# Work task:
Scan the entries that follow and give only the number of lines containing "Generate".
Top of Information provided
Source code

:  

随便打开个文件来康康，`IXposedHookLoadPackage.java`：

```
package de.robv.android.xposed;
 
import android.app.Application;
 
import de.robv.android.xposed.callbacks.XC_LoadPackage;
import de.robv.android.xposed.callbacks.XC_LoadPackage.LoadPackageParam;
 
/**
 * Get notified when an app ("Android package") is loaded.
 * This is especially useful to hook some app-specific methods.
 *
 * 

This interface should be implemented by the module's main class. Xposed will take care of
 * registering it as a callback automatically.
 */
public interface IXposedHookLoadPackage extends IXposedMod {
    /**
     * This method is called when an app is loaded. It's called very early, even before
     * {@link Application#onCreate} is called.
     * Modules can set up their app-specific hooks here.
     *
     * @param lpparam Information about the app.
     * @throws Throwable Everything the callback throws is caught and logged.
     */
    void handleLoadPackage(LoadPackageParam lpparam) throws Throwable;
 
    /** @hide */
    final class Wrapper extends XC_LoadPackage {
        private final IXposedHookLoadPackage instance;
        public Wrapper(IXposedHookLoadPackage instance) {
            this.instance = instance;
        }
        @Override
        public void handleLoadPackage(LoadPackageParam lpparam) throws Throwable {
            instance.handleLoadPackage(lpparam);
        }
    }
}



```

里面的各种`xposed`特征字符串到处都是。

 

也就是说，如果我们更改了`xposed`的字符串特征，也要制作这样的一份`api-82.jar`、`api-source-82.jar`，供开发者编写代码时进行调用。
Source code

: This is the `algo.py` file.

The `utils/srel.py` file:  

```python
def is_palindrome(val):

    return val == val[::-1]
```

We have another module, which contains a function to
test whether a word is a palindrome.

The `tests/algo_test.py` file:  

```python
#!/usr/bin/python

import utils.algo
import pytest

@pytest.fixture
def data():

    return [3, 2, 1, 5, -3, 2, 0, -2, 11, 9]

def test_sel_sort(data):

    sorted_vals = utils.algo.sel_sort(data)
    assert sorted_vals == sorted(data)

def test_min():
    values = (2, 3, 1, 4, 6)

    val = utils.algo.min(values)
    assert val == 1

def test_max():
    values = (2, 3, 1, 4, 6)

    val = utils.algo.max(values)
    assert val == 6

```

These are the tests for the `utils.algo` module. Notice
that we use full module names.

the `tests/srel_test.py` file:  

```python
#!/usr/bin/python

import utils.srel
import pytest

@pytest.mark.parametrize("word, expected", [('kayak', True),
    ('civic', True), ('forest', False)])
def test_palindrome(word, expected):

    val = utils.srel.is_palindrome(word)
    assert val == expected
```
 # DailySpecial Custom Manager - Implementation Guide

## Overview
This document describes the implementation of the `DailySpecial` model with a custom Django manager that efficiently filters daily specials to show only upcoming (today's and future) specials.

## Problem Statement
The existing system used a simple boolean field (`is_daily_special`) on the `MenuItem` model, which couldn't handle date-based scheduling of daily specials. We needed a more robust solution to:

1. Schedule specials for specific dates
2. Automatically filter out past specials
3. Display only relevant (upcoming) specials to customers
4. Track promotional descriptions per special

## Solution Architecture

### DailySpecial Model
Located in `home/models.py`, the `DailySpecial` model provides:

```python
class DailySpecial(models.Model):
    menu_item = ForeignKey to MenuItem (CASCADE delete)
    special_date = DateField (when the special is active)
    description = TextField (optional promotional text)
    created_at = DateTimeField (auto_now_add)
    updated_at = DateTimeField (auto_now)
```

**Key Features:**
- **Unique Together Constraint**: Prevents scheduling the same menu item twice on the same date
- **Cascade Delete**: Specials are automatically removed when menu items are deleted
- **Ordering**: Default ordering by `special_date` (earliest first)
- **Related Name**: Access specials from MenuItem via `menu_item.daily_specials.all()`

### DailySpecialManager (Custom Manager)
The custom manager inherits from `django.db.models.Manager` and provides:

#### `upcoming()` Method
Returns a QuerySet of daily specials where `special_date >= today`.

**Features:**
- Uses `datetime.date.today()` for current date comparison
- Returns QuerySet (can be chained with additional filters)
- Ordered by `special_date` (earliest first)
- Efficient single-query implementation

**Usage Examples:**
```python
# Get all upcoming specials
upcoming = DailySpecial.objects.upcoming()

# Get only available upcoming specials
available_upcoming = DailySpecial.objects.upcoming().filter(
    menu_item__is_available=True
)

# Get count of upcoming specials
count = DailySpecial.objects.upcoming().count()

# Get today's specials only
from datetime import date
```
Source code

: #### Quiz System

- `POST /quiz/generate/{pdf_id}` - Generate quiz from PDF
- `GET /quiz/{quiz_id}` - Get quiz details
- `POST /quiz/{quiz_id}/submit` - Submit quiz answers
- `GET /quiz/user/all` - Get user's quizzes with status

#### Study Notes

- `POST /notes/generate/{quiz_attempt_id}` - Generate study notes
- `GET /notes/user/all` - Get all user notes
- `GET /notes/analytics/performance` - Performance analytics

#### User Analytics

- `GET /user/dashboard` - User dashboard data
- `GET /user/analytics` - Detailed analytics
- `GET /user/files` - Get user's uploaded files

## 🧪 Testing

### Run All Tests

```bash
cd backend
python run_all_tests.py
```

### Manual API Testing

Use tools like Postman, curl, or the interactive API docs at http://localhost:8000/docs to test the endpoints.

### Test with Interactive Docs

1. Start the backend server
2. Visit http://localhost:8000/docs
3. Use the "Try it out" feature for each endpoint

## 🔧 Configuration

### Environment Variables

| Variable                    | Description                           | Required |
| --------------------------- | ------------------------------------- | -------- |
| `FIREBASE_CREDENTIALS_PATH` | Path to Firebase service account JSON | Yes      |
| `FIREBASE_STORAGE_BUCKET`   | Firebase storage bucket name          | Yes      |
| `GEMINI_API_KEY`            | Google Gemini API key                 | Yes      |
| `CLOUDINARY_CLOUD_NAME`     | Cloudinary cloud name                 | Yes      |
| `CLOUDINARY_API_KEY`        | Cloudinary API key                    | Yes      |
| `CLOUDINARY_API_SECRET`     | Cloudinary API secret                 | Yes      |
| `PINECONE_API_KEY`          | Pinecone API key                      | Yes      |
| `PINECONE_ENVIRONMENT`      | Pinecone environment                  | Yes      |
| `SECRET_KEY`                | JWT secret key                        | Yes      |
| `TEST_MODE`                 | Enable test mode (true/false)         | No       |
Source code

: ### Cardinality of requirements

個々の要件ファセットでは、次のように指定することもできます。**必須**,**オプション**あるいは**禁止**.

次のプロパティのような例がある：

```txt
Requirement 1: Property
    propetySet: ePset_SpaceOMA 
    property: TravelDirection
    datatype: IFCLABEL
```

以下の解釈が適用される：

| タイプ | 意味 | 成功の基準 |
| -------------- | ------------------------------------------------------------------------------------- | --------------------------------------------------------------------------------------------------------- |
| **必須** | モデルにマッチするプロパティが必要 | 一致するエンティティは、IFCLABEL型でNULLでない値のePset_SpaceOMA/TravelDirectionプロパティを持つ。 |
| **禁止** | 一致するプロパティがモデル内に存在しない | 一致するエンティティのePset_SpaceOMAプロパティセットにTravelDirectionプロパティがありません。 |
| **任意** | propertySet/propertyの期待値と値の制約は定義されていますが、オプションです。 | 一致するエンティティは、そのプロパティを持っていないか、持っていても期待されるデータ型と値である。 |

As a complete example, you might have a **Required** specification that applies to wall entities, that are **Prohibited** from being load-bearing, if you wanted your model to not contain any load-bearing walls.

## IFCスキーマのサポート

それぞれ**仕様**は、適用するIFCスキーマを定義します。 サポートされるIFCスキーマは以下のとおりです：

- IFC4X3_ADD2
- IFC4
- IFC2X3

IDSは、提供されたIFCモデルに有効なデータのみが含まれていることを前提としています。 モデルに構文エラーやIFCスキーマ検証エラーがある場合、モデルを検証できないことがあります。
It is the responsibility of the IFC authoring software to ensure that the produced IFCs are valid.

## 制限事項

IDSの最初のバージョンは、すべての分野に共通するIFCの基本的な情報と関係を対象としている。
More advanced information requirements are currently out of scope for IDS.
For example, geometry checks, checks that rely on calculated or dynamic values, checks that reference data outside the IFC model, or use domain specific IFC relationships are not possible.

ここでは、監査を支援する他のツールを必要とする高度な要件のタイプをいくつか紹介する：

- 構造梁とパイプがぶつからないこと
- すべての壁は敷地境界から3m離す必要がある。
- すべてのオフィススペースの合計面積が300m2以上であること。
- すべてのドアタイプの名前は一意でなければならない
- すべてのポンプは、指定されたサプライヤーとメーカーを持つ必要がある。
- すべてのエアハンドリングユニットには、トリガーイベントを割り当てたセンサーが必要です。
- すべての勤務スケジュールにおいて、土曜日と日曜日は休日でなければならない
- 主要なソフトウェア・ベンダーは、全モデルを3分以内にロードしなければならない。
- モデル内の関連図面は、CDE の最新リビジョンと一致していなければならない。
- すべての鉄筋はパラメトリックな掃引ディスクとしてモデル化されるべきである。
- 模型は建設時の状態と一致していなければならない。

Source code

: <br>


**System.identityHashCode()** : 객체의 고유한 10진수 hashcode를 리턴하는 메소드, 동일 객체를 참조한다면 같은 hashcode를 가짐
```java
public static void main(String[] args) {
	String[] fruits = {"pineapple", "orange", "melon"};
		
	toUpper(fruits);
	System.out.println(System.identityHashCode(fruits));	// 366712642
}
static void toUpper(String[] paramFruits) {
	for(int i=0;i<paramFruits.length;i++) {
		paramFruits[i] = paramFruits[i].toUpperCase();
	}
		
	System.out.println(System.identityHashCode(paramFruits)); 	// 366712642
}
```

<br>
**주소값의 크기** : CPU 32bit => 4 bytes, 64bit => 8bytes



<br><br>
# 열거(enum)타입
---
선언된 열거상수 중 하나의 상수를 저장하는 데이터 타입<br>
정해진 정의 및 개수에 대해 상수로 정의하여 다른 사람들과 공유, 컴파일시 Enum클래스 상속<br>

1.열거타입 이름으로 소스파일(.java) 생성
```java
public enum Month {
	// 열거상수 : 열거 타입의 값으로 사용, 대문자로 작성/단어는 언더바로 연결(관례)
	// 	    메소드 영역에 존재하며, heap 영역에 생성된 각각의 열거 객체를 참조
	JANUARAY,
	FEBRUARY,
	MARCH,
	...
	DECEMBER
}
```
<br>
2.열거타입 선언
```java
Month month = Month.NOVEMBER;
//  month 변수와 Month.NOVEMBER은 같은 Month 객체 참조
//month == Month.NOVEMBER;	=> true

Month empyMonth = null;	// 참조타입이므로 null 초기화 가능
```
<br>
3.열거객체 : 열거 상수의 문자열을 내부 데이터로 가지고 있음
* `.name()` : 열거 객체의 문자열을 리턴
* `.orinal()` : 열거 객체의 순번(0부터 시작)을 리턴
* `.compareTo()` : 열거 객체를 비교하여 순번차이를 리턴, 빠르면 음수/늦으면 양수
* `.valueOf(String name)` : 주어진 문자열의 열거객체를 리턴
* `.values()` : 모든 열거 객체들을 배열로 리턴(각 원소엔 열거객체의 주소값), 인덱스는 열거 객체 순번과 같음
Bottom of Information provided
# Task solution:
2